**WHAT THE TASK ASKS**
The lines to copy are those in the records below that hold the word "definitions".

Source texts of formatted documents
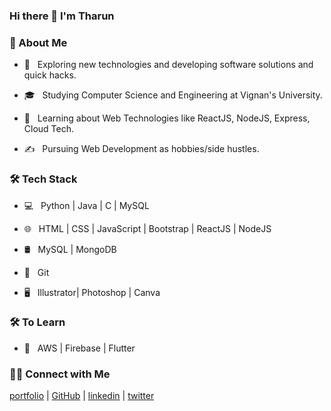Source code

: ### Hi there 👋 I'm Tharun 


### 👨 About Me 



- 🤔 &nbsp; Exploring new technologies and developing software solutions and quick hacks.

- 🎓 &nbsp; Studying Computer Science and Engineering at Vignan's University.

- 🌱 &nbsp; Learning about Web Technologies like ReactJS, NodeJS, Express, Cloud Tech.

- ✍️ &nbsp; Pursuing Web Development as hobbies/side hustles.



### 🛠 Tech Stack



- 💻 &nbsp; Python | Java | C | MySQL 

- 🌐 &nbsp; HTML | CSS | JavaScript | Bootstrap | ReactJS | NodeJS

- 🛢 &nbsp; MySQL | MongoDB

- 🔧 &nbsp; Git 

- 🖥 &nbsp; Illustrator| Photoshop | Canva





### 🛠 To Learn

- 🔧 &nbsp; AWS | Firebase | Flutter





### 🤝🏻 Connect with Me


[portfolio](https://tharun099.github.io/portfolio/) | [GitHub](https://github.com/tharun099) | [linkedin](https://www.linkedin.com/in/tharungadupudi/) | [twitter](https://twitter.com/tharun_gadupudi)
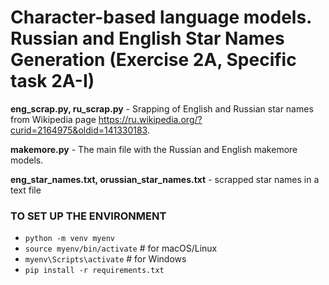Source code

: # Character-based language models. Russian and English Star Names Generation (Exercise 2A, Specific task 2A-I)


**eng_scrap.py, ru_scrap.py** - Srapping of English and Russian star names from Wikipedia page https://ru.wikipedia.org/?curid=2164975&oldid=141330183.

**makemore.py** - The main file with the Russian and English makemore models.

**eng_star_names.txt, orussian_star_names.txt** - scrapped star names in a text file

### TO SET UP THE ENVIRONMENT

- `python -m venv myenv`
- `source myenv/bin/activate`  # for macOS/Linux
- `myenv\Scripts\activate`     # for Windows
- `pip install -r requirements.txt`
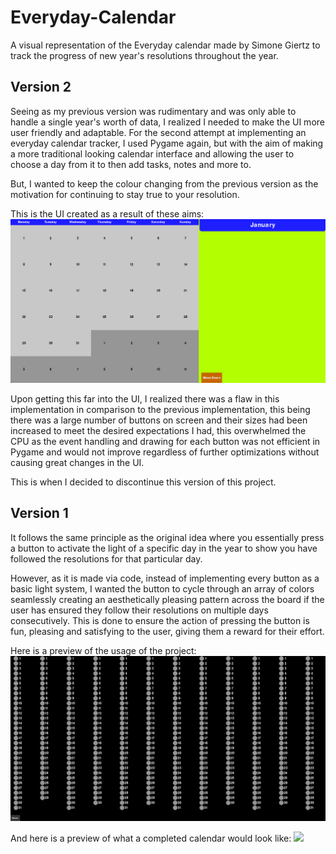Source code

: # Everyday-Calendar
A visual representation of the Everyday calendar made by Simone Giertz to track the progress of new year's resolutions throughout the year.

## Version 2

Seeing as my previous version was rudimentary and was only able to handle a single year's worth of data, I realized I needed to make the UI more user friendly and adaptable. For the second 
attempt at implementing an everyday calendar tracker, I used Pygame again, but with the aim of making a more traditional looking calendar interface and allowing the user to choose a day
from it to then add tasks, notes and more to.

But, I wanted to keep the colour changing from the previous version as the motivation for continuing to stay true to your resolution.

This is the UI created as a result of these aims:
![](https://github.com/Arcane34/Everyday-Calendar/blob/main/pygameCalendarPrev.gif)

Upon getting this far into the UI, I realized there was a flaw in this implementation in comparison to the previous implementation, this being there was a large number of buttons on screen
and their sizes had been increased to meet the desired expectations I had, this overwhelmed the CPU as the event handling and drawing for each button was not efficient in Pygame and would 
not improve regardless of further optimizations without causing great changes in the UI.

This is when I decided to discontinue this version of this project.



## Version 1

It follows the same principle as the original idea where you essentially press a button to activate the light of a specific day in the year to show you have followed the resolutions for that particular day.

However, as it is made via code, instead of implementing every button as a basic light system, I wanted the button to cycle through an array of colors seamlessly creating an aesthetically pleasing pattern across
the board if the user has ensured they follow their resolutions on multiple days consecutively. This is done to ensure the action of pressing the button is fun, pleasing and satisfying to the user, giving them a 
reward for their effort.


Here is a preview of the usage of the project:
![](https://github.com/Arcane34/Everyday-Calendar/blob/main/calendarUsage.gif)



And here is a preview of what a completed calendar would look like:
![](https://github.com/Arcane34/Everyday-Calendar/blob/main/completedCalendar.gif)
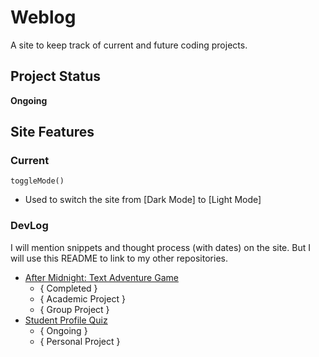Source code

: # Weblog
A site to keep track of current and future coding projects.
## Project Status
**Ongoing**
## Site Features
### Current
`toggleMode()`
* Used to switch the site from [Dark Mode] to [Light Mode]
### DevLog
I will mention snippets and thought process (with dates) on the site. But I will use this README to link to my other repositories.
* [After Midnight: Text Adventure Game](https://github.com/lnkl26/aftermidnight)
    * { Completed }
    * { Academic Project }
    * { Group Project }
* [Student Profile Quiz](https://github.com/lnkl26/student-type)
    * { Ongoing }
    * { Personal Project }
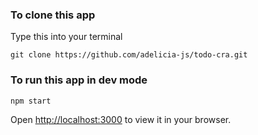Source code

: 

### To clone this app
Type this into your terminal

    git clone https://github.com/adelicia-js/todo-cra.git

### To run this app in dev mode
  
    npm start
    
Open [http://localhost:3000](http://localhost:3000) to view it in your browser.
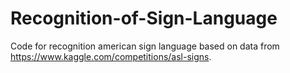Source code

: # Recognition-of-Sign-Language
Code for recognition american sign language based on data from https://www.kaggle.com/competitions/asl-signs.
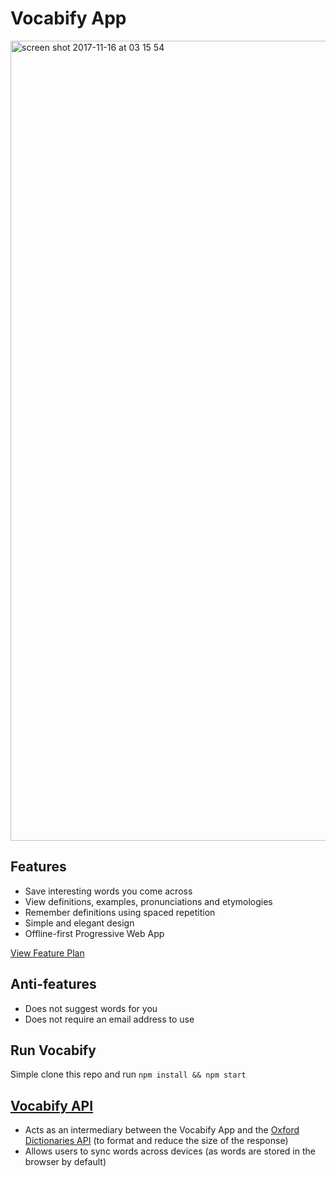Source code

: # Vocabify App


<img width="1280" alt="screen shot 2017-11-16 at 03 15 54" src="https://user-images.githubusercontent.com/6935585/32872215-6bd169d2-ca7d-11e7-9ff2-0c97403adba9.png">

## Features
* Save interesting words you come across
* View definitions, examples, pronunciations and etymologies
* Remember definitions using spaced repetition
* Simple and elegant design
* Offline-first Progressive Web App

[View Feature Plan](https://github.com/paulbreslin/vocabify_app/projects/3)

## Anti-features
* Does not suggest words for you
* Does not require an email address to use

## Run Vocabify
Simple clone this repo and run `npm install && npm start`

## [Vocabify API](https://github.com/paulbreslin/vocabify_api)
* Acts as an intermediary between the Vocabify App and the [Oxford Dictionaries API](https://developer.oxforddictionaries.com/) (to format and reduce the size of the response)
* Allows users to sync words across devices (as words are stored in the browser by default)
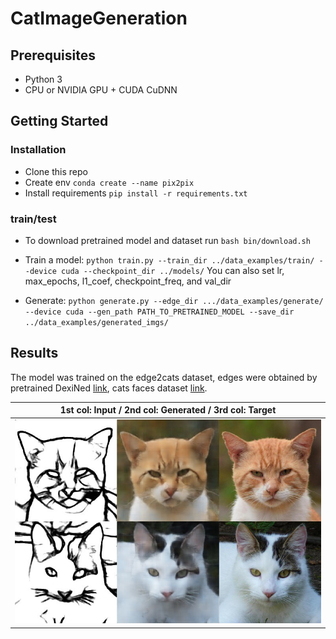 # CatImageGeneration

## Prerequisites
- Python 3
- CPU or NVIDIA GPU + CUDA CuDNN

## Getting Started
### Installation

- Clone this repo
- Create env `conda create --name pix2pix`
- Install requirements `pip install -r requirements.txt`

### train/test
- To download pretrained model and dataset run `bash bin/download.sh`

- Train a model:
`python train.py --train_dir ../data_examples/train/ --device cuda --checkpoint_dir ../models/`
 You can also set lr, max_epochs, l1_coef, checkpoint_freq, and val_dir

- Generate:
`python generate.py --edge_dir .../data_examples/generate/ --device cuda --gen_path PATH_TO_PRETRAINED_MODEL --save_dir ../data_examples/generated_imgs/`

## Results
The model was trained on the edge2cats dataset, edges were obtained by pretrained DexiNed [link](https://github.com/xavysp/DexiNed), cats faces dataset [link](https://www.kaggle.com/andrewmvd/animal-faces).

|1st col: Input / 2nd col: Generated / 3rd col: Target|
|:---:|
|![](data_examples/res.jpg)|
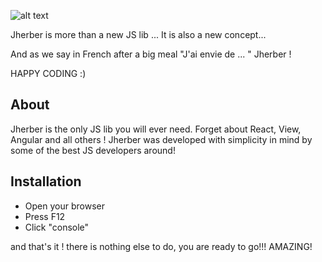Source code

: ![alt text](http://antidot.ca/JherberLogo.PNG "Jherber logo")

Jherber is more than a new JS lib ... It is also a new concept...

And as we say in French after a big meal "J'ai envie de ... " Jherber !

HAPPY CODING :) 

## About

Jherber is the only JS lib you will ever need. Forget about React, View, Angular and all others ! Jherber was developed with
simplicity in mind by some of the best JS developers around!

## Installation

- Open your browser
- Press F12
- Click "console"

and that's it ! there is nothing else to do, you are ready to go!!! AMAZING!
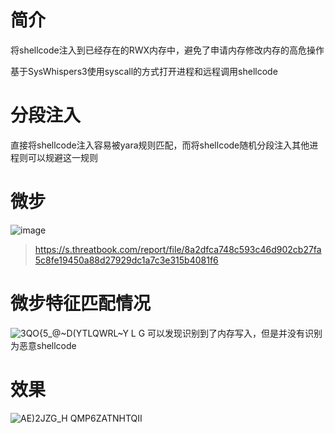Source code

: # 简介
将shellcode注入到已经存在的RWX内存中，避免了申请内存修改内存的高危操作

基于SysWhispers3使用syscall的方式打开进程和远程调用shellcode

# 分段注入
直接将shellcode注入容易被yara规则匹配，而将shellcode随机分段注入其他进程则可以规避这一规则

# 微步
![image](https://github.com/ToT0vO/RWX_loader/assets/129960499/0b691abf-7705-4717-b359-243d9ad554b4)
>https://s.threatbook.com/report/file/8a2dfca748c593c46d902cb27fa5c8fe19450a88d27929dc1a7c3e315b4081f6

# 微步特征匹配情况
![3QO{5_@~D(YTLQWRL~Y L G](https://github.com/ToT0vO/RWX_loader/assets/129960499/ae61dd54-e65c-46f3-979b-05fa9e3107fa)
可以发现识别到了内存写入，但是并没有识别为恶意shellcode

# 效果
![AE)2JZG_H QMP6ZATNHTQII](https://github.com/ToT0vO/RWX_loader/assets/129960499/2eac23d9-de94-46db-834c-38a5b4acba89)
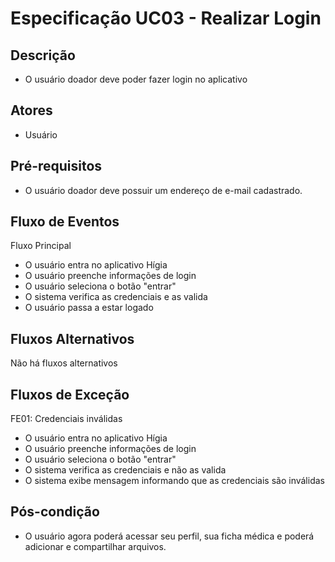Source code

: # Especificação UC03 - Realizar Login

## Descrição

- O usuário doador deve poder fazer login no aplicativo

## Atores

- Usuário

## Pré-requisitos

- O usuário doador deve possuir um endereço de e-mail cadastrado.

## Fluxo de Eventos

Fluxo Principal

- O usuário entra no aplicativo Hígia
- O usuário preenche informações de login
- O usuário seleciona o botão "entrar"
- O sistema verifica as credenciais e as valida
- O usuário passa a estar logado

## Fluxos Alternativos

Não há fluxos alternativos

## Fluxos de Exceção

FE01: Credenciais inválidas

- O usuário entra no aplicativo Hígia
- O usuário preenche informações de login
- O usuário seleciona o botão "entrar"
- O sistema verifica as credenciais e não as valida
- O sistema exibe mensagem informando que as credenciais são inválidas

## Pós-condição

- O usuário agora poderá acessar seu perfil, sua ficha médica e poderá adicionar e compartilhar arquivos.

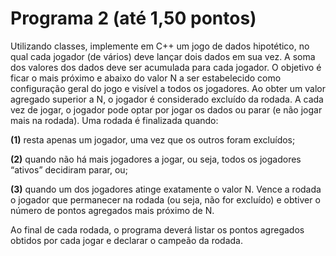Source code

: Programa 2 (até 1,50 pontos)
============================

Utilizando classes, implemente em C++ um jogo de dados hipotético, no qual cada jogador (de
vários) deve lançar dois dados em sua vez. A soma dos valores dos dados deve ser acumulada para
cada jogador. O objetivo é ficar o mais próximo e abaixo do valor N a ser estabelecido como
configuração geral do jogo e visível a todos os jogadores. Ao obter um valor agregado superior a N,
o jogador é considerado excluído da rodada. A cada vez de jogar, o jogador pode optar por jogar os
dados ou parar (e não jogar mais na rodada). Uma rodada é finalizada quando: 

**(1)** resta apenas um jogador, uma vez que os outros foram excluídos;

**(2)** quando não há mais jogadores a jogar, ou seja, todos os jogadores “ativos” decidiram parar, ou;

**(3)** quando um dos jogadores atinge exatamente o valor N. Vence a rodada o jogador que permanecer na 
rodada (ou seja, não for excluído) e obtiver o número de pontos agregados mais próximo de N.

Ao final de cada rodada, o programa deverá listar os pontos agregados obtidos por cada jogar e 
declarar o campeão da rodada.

**REPLY TO THE TASK**
* View definitions, examples, pronunciations and etymologies
* Remember definitions using spaced repetition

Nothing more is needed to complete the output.